La recherche de Marcheschi, qui retrace les principaux sujets de réflexion de Diderot, montre ainsi que pour ce dernier, l’homme entretient avec le monde une relation de type poïétique. La parenté entre le fictionnel et le factice se retrouve à tous les niveaux de la réflexion du philosophe, ce qui permet de saisir le fil conducteur entre ses multiples intérêts et thèmes de recherche. Le choix de la réflexion sur le goût comme point de départ de cette enquête s’avère fructueux pour montrer le véritable point de fuite des œuvres diderotiennes : l’enquête sur la nature, la réflexion esthétique, physiologique et gnoséologique interrogent toutes cette relation poïétique de l’homme avec le monde, et c’est dans l’intelligence, en tant que faculté du corps entier, que se trouvent toutes les conditions de possibilité de ces réflexions.

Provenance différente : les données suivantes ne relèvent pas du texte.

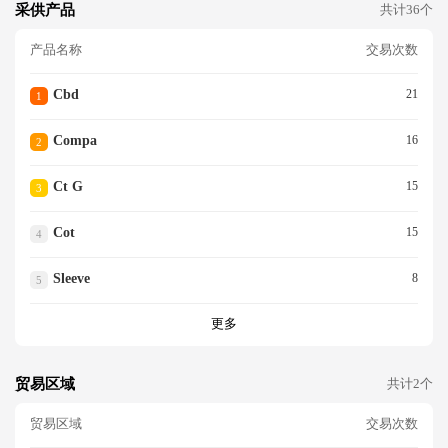
采供产品
共计36个
产品名称
交易次数
Cbd
21
1
Compa
16
2
Ct G
15
3
Cot
15
4
Sleeve
8
5
更多
贸易区域
共计2个
贸易区域
交易次数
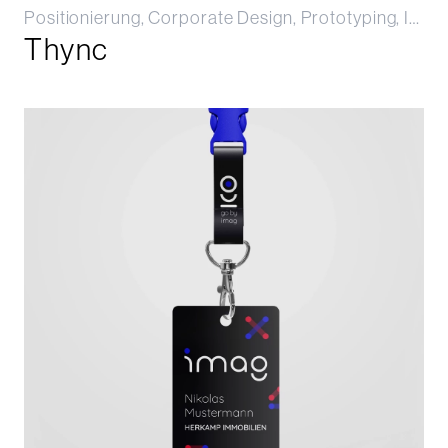
Positionierung, Corporate Design, Prototyping, Implementierung
Thync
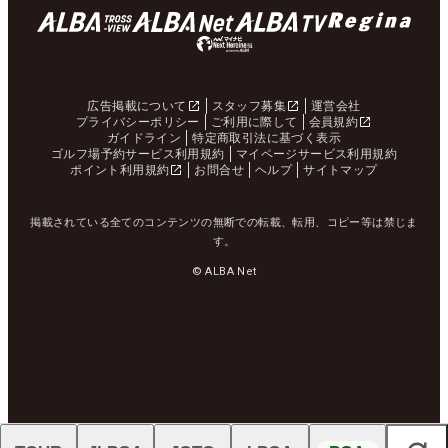
広告掲載について
スタッフ募集
運営会社
プライバシーポリシー
ご利用に際して
会員規約
ガイドライン
特定商取引法に基づく表示
ゴルフ場予約サービス利用規約
マイページサービス利用規約
ポイント利用規約
お問合せ
ヘルプ
サイトマップ
掲載されている全てのコンテンツの無断での転載、転用、コピー等は禁じま
す。
© ALBA Net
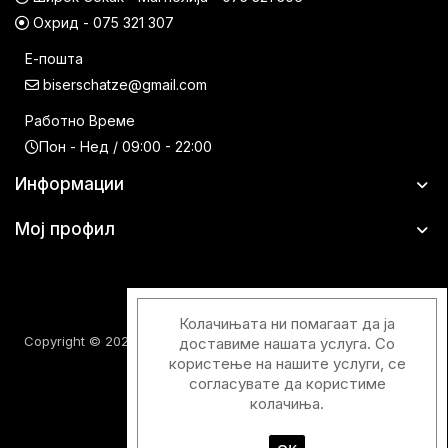
Охрид - 075 321 307
Е-пошта
biserschatze@gmail.com
Работно Време
Пон - Нед / 09:00 - 22:00
Информации
Мој профил
Колачињата ни помагаат да ја
Copyright © 2026 Шатци Парфимерии. Сите права задржани.
доставиме нашата услуга. Со
користење на нашите услуги, се
согласувате да користиме
колачиња.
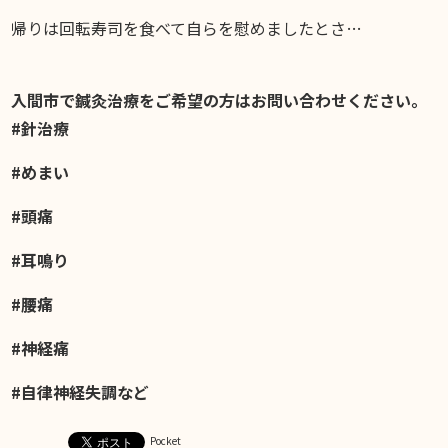
帰りは回転寿司を食べて自らを慰めましたとさ…
入間市で鍼灸治療をご希望の方はお問い合わせください。
#針治療
#めまい
#頭痛
#耳鳴り
#腰痛
#神経痛
#自律神経失調など
Pocket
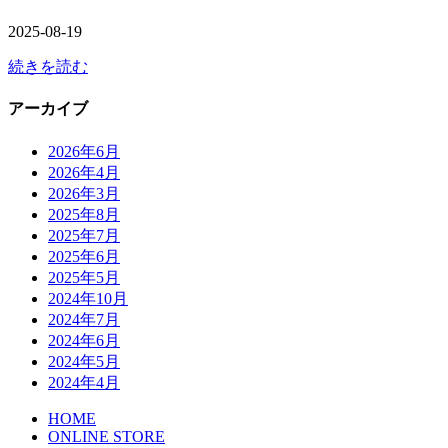
2025-08-19
続きを読む
アーカイブ
2026年6月
2026年4月
2026年3月
2025年8月
2025年7月
2025年6月
2025年5月
2024年10月
2024年7月
2024年6月
2024年5月
2024年4月
HOME
ONLINE STORE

Il gusto della materia est un ouvrage important pour sa capacité à réinterpréter, dans une perspective organique et globale, des aspects certes déjà examinés, mais le plus souvent séparément, de la philosophie diderotienne. Il apporte également une contribution précieuse à l’élaboration d’une image du siècle des Lumières renouvelée et dépouillée de catégories historiographiques obsolètes. Les différentes trajectoires de la pensée de Diderot sont tissées à travers les chapitres, parfois de manière souterraine, puis présentées à nouveau dans leur articulation naturelle et investies de significations supplémentaires. Mais l’importance de la recherche de Marcheschi ne réside pas seulement dans les questions qu’il sait reconstruire et investir de significations inédites, mais aussi dans l’articulation et la structure de son ouvrage. Ce livre a la forme du réseau, celle de la physiologie et de l’intelligence humaine selon Diderot : en reflétant l’objet qu’il étudie, à savoir la pensée protéiforme et réticulaire du philosophe, il crée une heureuse coïncidence entre la logique de la découverte et celle de l’expression. De plus, la forme du réseau permet à l’auteur de mettre en œuvre l’un des enseignements les plus féconds de la pensée de Diderot, selon lequel l’enjeu de toute tension ne réside pas dans sa résolution. La ligne de fuite doit toujours être maintenue, mais dans le but de former continuellement de nouvelles images, de nouveaux arguments et de nouvelles relations.